Problem requirements: Could you set out the lines of the records as a numbered list, starting with the line that contains "Lauf-Blog für Läuferinnen und" and going on through the line that contains "Windows Home", with blank lines dropped and the pictures left out?

-------- Given records

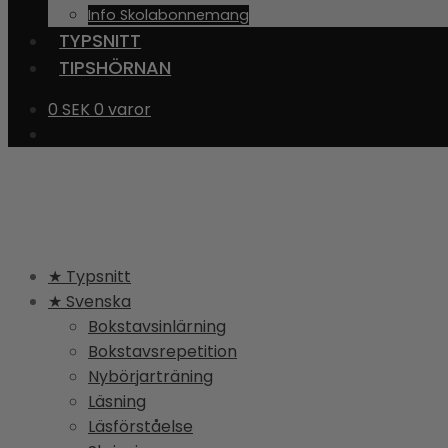
Info Skolabonnemang
TYPSNITT
TIPSHÖRNAN
0
SEK
0 varor
★ Typsnitt
★ Svenska
Bokstavsinlärning
Bokstavsrepetition
Nybörjarträning
Läsning
Läsförståelse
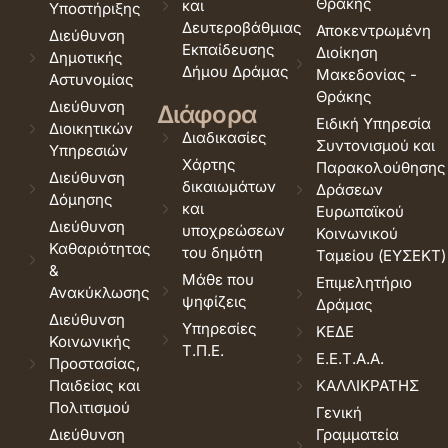
Θράκης
και
Υποστήριξης
Δευτεροβάθμιας
Αποκεντρωμένη
Διεύθυνση
Εκπαίδευσης
Διοίκηση
Δημοτικής
Δήμου Δράμας
Μακεδονίας -
Αστυνομίας
Θράκης
Διεύθυνση
Διάφορα
Ειδική Υπηρεσία
Διοικητικών
Διαδικασίες
Συντονισμού και
Υπηρεσιών
Χάρτης
Παρακολούθησης
Διεύθυνση
δικαιωμάτων
Δράσεων
Δόμησης
και
Ευρωπαϊκού
Διεύθυνση
υποχρεώσεων
Κοινωνικού
Καθαριότητας
του δημότη
Ταμείου (ΕΥΣΕΚΤ)
&
Μάθε που
Επιμελητήριο
Ανακύκλωσης
ψηφίζεις
Δράμας
Διεύθυνση
Υπηρεσίες
ΚΕΔΕ
Κοινωνικής
Τ.Π.Ε.
Ε.Ε.Τ.Α.Α.
Προστασίας,
Παιδείας και
ΚΑΛΛΙΚΡΑΤΗΣ
Πολιτισμού
Γενική
Διεύθυνση
Γραμματεία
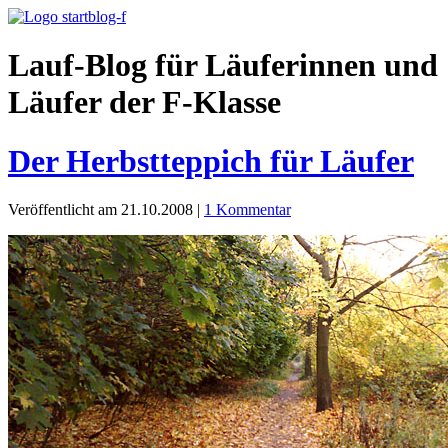
Lauf-Blog für Läuferinnen und
Läufer der F-Klasse
Der Herbstteppich für Läufer
Veröffentlicht am 21.10.2008
|
1 Kommentar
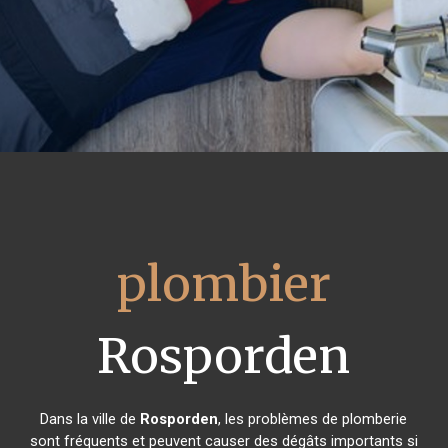
plombier
Rosporden
Dans la ville de
Rosporden
, les problèmes de plomberie
sont fréquents et peuvent causer des dégâts importants si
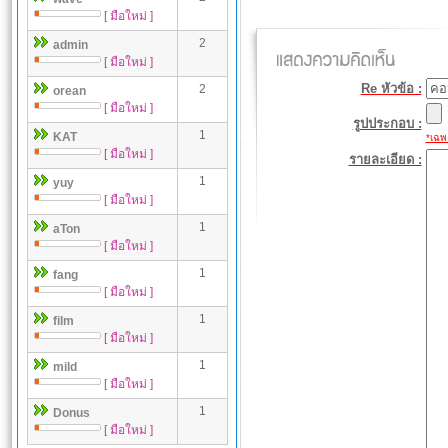
[ มือใหม่ ]
2
admin
[ มือใหม่ ]
Re หัวข้อ :
2
orean
[ มือใหม่ ]
รูปประกอบ :
1
KAT
*เฉพา
[ มือใหม่ ]
รายละเอียด :
1
yuy
[ มือใหม่ ]
1
aTon
[ มือใหม่ ]
1
fang
[ มือใหม่ ]
1
film
[ มือใหม่ ]
1
mild
[ มือใหม่ ]
1
Donus
[ มือใหม่ ]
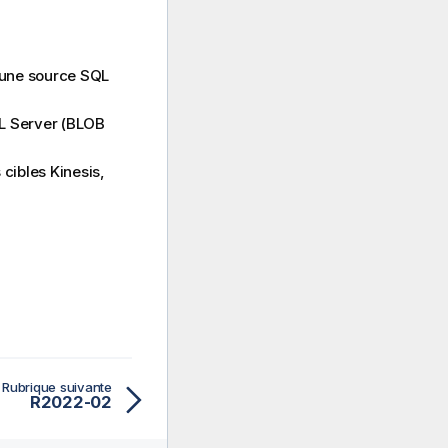
d'une source SQL
QL Server (BLOB
cibles Kinesis,
Rubrique suivante
R2022-02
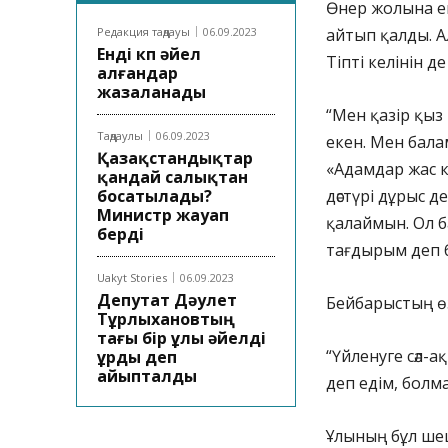
Өнер жолына ен
Редакция таңдауы
06.09.2023
айтып қалды. А
Енді көп әйел
Тіпті келінін 
алғандар
жазаланады
“Мен қазір қыз 
Таңдаулы
06.09.2023
екен. Мен бала
Қазақстандықтар
«Адамдар жас 
қандай салықтан
босатылады?
дәстүрі дұрыс д
Министр жауап
қалаймын. Ол б
берді
тағдырым деп б
Uakyt Stories
06.09.2023
Депутат Дәулет
Бейбарыстың өз
Тұрлыхановтың
тағы бір ұлы әйелді
“Үйленуге сәл-
ұрды деп
айыпталды
деп едім, болма
Ұлының бұл шеш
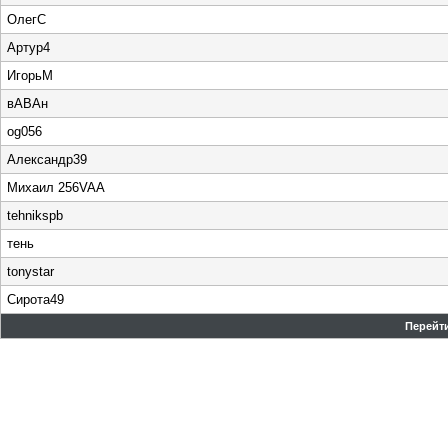
ОлегС
Артур4
ИгорьМ
вАВАн
og056
Александр39
Михаил 256VAA
tehnikspb
тень
tonystar
Сирота49
Перейти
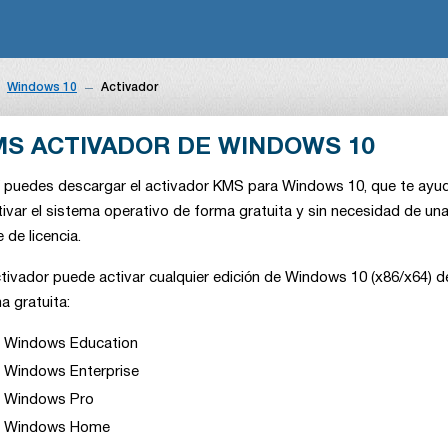
Windows 10
Activador
S ACTIVADOR DE WINDOWS 10
 puedes descargar el activador KMS para Windows 10, que te ayu
tivar el sistema operativo de forma gratuita y sin necesidad de un
e de licencia.
ctivador puede activar cualquier edición de Windows 10 (x86/x64) d
a gratuita:
Windows Education
Windows Enterprise
Windows Pro
Windows Home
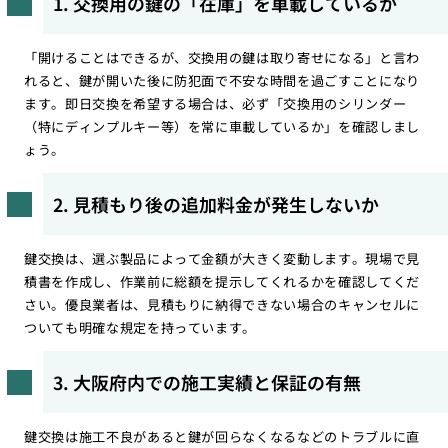
1. 交換用の鍵の「在庫」を車載しているか
「開けることはできるが、交換用の鍵は取り寄せになる」と言わ
れると、鍵が開いた後に防犯面で不安な時間を過ごすことになり
ます。即日交換を希望する場合は、必ず「交換用のシリンダー
（特にディンプルキー等）を常に車載しているか」を確認しまし
ょう。
2. 見積もり後の追加料金が発生しないか
鍵交換は、選ぶ製品によって金額が大きく変動します。現場で見
積書を作成し、作業前に総額を提示してくれるかを確認してくだ
さい。優良業者は、見積もりに納得できない場合のキャンセルに
ついても明確な規定を持っています。
3. 大阪府内での施工実績と保証の有無
鍵交換は施工不良があると鍵が回らなくなるなどのトラブルに直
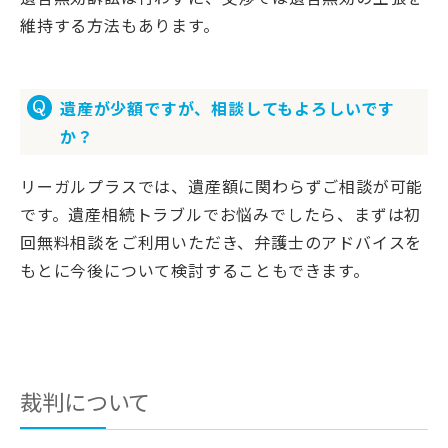
維持する方法もあります。
遺産が少額ですが、相談してもよろしいです
か？
リーガルプラスでは、遺産額に関わらずご相談が可能
です。遺産相続トラブルでお悩みでしたら、まずは初
回無料相談をご利用いただき、弁護士のアドバイスを
もとに今後について検討することもできます。
裁判について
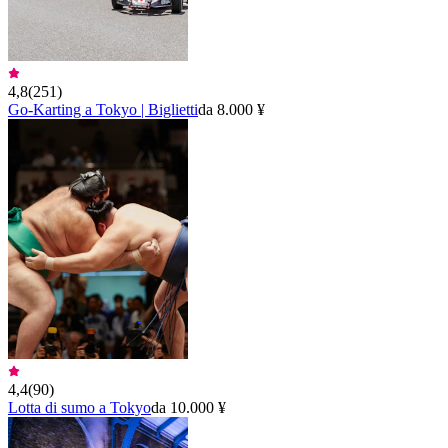
4,8
(
251
)
Go-Karting a Tokyo | Biglietti
da 8.000 ¥
4,4
(
90
)
Lotta di sumo a Tokyo
da 10.000 ¥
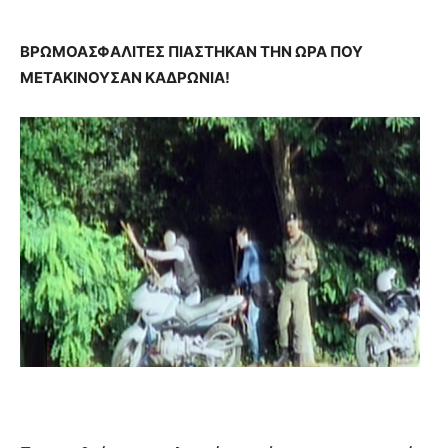
ΒΡΩΜΟΑΣΦΑΛΙΤΕΣ ΠΙΑΣΤΗΚΑΝ ΤΗΝ ΩΡΑ ΠΟΥ
ΜΕΤΑΚΙΝΟΥΣΑΝ ΚΑΔΡΩΝΙΑ!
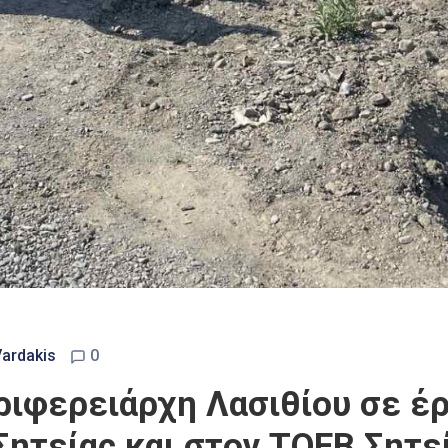
Vardakis
0
ριφερειάρχη Λασιθίου σε έ
Σητείας και στον ΤΟΕΒ Σητ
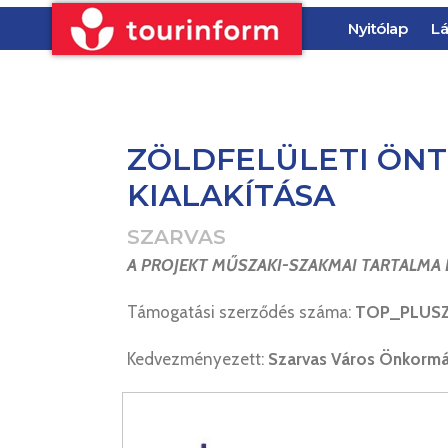
Nyitólap
Lá
ZÖLDFELÜLETI ÖN
KIALAKÍTÁSA
SZARVAS
A PROJEKT MŰSZAKI-SZAKMAI TARTALMA 
Támogatási szerződés száma:
TOP_PLUSZ-
Kedvezményezett:
Szarvas Város Önkorm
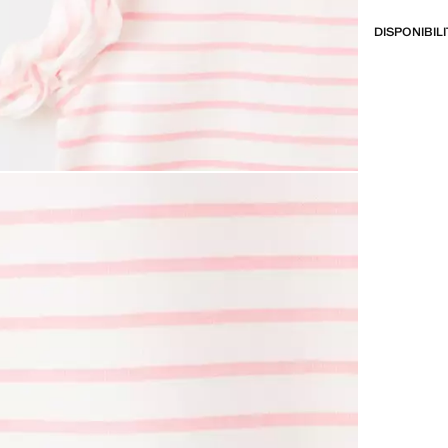
DISPONIBIL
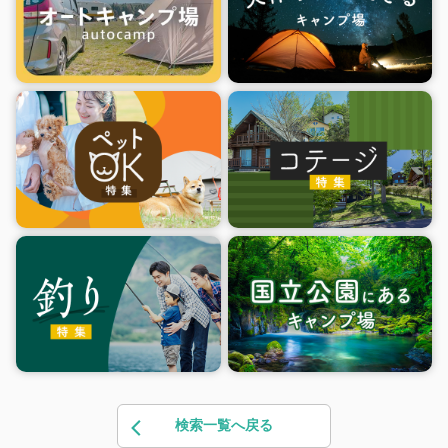
検索一覧へ戻る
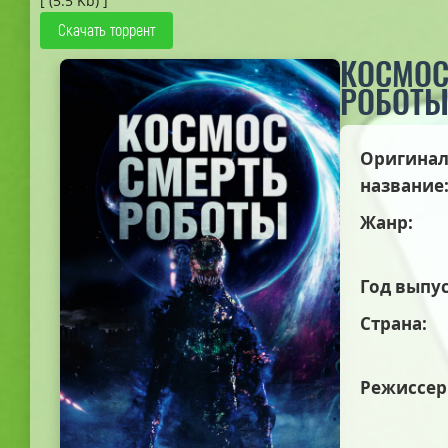
[ (5.5 Kb) ]
Скачать торрент
КОСМОС
РОБОТ
Оригинал
название
Жанр:
Год выпус
Страна:
Режиссер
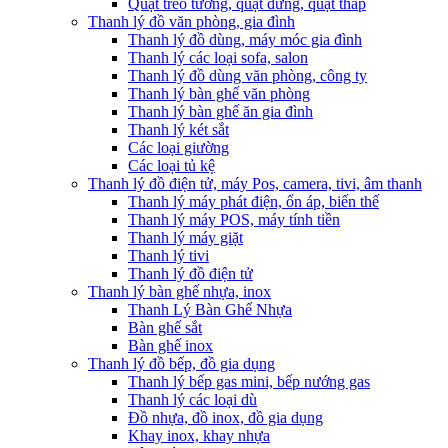
Quạt treo tường, quạt đứng, quạt tháp
Thanh lý đồ văn phòng, gia đình
Thanh lý đồ dùng, máy móc gia đình
Thanh lý các loại sofa, salon
Thanh lý đồ dùng văn phòng, công ty
Thanh lý bàn ghế văn phòng
Thanh lý bàn ghế ăn gia đình
Thanh lý két sắt
Các loại giường
Các loại tủ kệ
Thanh lý đồ điện tử, máy Pos, camera, tivi, âm thanh
Thanh lý máy phát điện, ổn áp, biến thế
Thanh lý máy POS, máy tính tiền
Thanh lý máy giặt
Thanh lý tivi
Thanh lý đồ điện tử
Thanh lý bàn ghế nhựa, inox
Thanh Lý Bàn Ghế Nhựa
Bàn ghế sắt
Bàn ghế inox
Thanh lý đồ bếp, đồ gia dụng
Thanh lý bếp gas mini, bếp nướng gas
Thanh lý các loại dù
Đồ nhựa, đồ inox, đồ gia dụng
Khay inox, khay nhựa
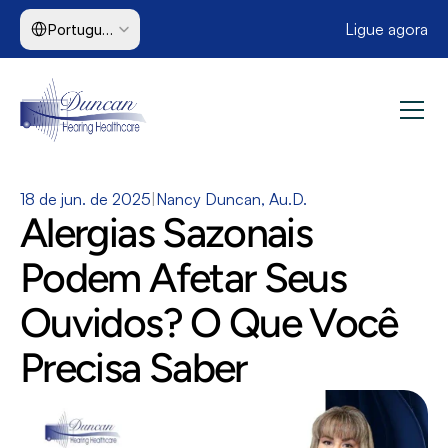
Select Language
Ligue agora
Portuguese (Brazil)
18 de jun. de 2025
|
Nancy Duncan, Au.D.
Alergias Sazonais 
Podem Afetar Seus 
Ouvidos? O Que Você 
Precisa Saber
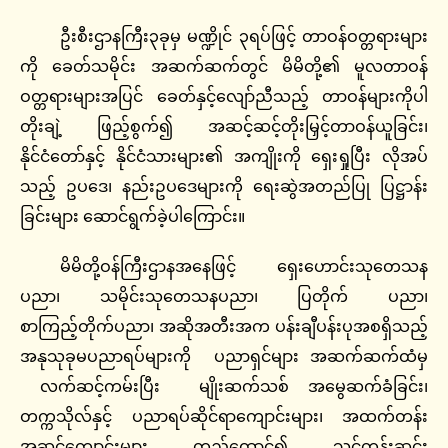
ဦးစီးဌာနကြီး၃ခုမှ မဏ္ဍိုင် ၃ရပ်ဖြင့် တာဝန်ဝတ္တရားများ
ကို ခေတ်သမိုင်း အဆက်ဆက်တွင် မိမိတို့၏ မူလတာဝန်
ဝတ္တရားများအပြင် ခေတ်နှင့်လျော်ညီသည့် တာဝန်များကိုပါ
တိုးချဲ့ ဖြည့်စွက်၍ အဆင့်ဆင့်တိုးမြှင့်တာဝန်ယူခြင်း၊
နိုင်ငံတော်နှင့် နိုင်ငံသားများ၏ အကျိုးကို ရှေးရှုပြီး လိုအပ်
သည့် ဥပဒေ၊ နည်းဥပဒေများကို ရေးဆွဲအတည်ပြု ပြဋ္ဌာန်း
ခြင်းများ ဆောင်ရွက်ခဲ့ပါကြောင်း။
မိမိတို့ဝန်ကြီးဌာနအနေဖြင့် ရှေးဟောင်းသုတေသန
ပညာ၊ သမိုင်းသုတေသနပညာ၊ ပြတိုက် ပညာ၊
စာကြည့်တိုက်ပညာ၊ အဆိုအတီးအက ပန်းချီပန်းပုအစရှိသည့်
အနုသုခုမပညာရပ်များကို ပညာရှင်များ အဆက်ဆက်ထံမှ
လက်ဆင့်ကမ်းပြီး မျိုးဆက်သစ် အမွေဆက်ခံခြင်း၊
တက္ကသိုလ်နှင့် ပညာရပ်ဆိုင်ရာကျောင်းများ၊ အထက်တန်း
အဆင့်ကျောင်းများ တည်ထောင်၍ သင်တန်းဆင်း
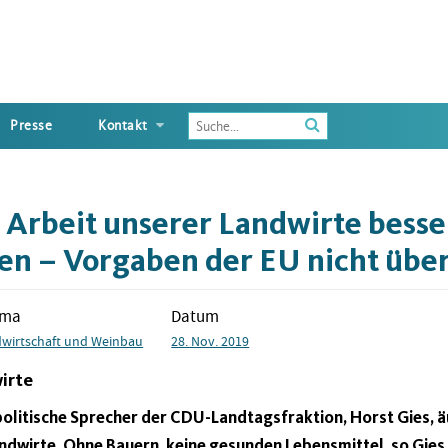
Enter
Presse
Kontakt
the
terms
you
wish
: Arbeit unserer Landwirte besse
to
search
en – Vorgaben der EU nicht über
for
ema
Datum
wirtschaft und Weinbau
28. Nov. 2019
irte
olitische Sprecher der CDU-Landtagsfraktion, Horst Gies, 
andwirte. Ohne Bauern, keine gesunden Lebensmittel, so Gies.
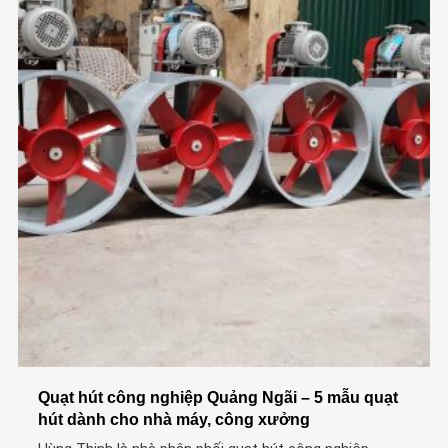
Quạt hút công nghiệp Quảng Ngãi – 5 mẫu quạt
hút dành cho nhà máy, công xưởng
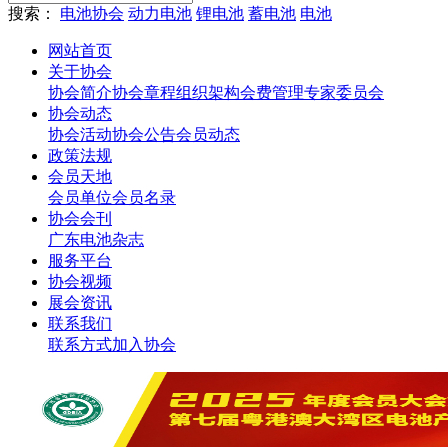
搜索：
电池协会
动力电池
锂电池
蓄电池
电池
网站首页
关于协会
协会简介
协会章程
组织架构
会费管理
专家委员会
协会动态
协会活动
协会公告
会员动态
政策法规
会员天地
会员单位
会员名录
协会会刊
广东电池杂志
服务平台
协会视频
展会资讯
联系我们
联系方式
加入协会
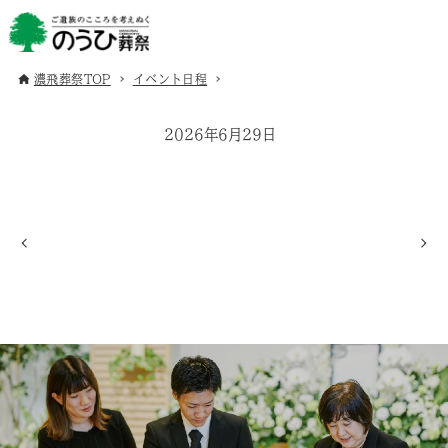
濃飛葬祭TOP
イベント日程
2026年6月29日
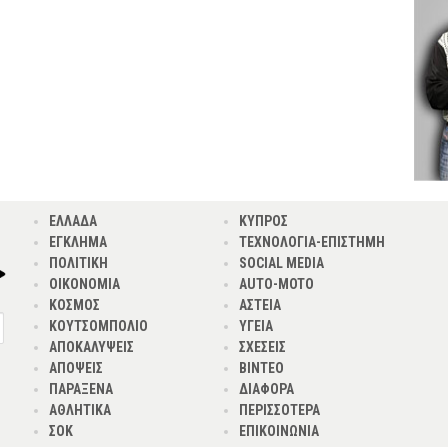
ΕΛΛΑΔΑ
ΚΥΠΡΟΣ
ΕΓΚΛΗΜΑ
ΤΕΧΝΟΛΟΓΙΑ-ΕΠΙΣΤΗΜΗ
ΠΟΛΙΤΙΚΗ
SOCIAL MEDIA
ΟΙΚΟΝΟΜΙΑ
AUTO-MOTO
ΚΟΣΜΟΣ
ΑΣΤΕΙΑ
ΚΟΥΤΣΟΜΠΟΛΙΟ
ΥΓΕΙΑ
ΑΠΟΚΑΛΥΨΕΙΣ
ΣΧΕΣΕΙΣ
ΑΠΟΨΕΙΣ
ΒΙΝΤΕΟ
ΠΑΡΑΞΕΝΑ
ΔΙΑΦΟΡΑ
ΑΘΛΗΤΙΚΑ
ΠΕΡΙΣΣΟΤΕΡΑ
ΣΟΚ
ΕΠΙΚΟΙΝΩΝΙΑ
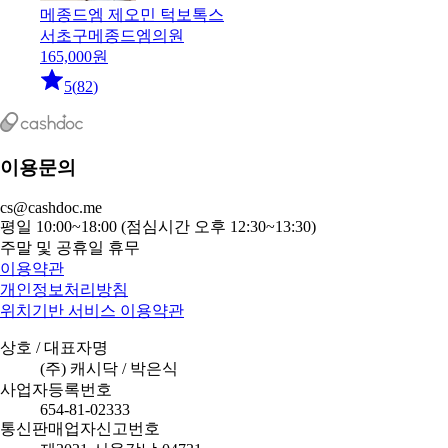
메종드엠 제오민 턱보톡스
서초구
메종드엠의원
165,000
원
5
(
82
)
이용문의
cs@cashdoc.me
평일 10:00~18:00 (점심시간 오후 12:30~13:30)
주말 및 공휴일 휴무
이용약관
개인정보처리방침
위치기반 서비스 이용약관
상호 / 대표자명
(주) 캐시닥 / 박은식
사업자등록번호
654-81-02333
통신판매업자신고번호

----------------

Result of the task:
1. Lauf-Blog für Läuferinnen und
2. Läufer der F-Klasse
3. Der Herbstteppich für Läufer
4. Veröffentlicht am 21.10.2008
5. |
6. 1 Kommentar
7. plombier
8. Rosporden
9. Dans la ville de
10. Rosporden
11. , les problèmes de plomberie
12. sont fréquents et peuvent causer des dégâts importants si
13. [ มือใหม่ ]
14. 2
15. admin
16. [ มือใหม่ ]
17. Re หัวข้อ :
18. 2
19. orean
20. [ มือใหม่ ]
21. รูปประกอบ :
22. 1
23. KAT
24. *เฉพา
25. [ มือใหม่ ]
26. รายละเอียด :
27. 1
28. yuy
29. [ มือใหม่ ]
30. 1
31. aTon
32. [ มือใหม่ ]
33. 1
34. fang
35. [ มือใหม่ ]
36. 1
37. film
38. [ มือใหม่ ]
39. 1
40. mild
41. [ มือใหม่ ]
42. 1
43. Donus
44. [ มือใหม่ ]
45. d'une source SQL
46. QL Server (BLOB
47. cibles Kinesis,
48. Rubrique suivante
49. R2022-02
50. Өнер жолына ен
51. Редакция таңдауы
52. 06.09.2023
53. айтып қалды. А
54. Енді көп әйел
55. Тіпті келінін 
56. алғандар
57. жазаланады
58. “Мен қазір қыз 
59. Таңдаулы
60. 06.09.2023
61. екен. Мен бала
62. Қазақстандықтар
63. «Адамдар жас 
64. қандай салықтан
65. босатылады?
66. дәстүрі дұрыс д
67. Министр жауап
68. қалаймын. Ол б
69. берді
70. тағдырым деп б
71. Uakyt Stories
72. 06.09.2023
73. Депутат Дәулет
74. Бейбарыстың өз
75. Тұрлыхановтың
76. тағы бір ұлы әйелді
77. “Үйленуге сәл-
78. ұрды деп
79. айыпталды
80. деп едім, болма
81. Ұлының бұл шеш
82. ОлегС
83. Артур4
84. ИгорьМ
85. вАВАн
86. og056
87. Александр39
88. Михаил 256VAA
89. tehnikspb
90. тень
91. tonystar
92. Сирота49
93. Перейти
94. Windows 10
95. Activador
96. S ACTIVADOR DE WINDOWS 10
97.  puedes descargar el activador KMS para Windows 10, que te ayu
98. tivar el sistema operativo de forma gratuita y sin necesidad de un
99. e de licencia.
100. ctivador puede activar cualquier edición de Windows 10 (x86/x64) d
101. a gratuita:
102. Windows Education
103. Windows Enterprise
104. Windows Pro
105. Windows Home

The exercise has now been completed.